Assignment >>
Make the copy match the entries below exactly, with no pictures carried over.

Data shown >>
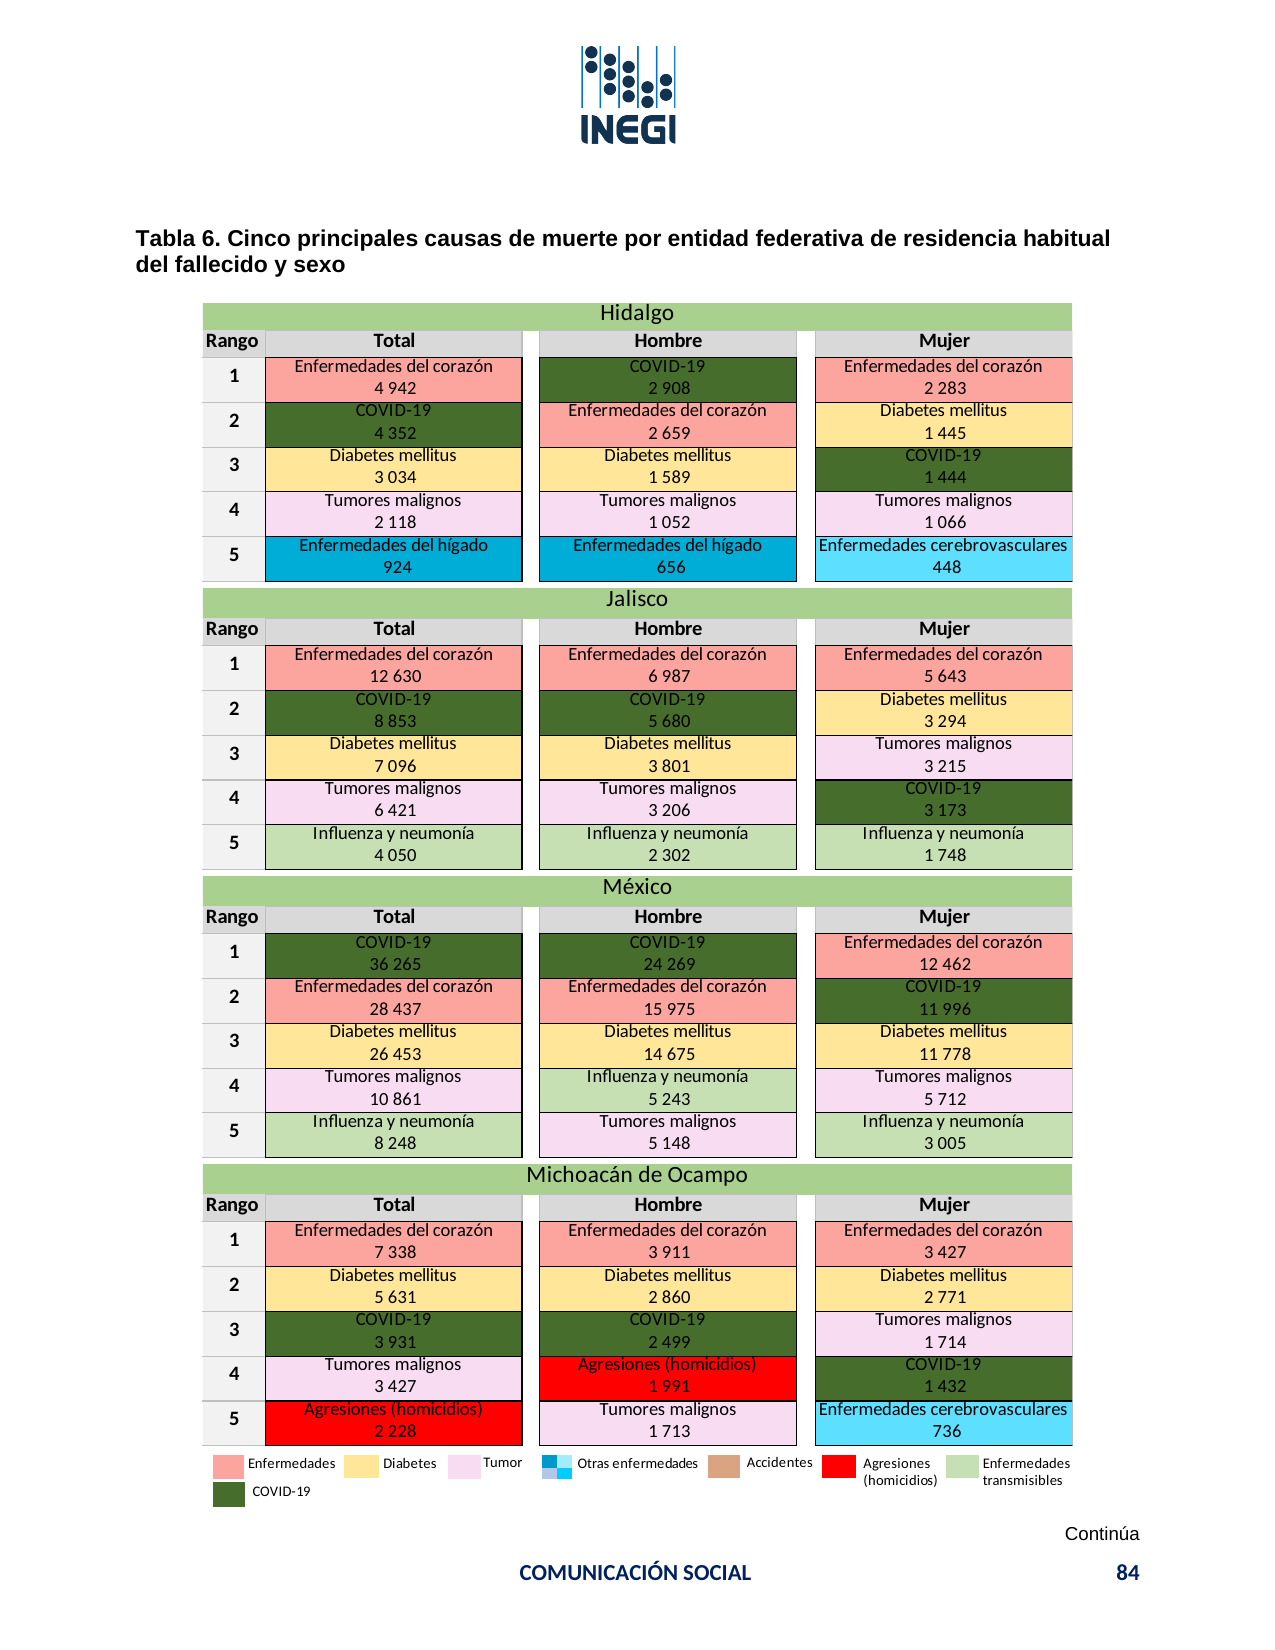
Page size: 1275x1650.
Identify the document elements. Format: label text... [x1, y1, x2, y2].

text Continúa [135, 1523, 1139, 1545]
text Tabla 6. Cinco principales causas de muerte por entidad federativa de residencia habitual del fallecido y sexo [135, 225, 1139, 278]
picture [581, 46, 676, 144]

Answer to this exercise >>
Page size: 1275x1650.
Identify the document elements. Format: label text... [x1, y1, x2, y2].

text Continúa [135, 1523, 1139, 1545]
text Tabla 6. Cinco principales causas de muerte por entidad federativa de residencia habitual del fallecido y sexo [135, 225, 1139, 278]
picture [581, 46, 676, 144]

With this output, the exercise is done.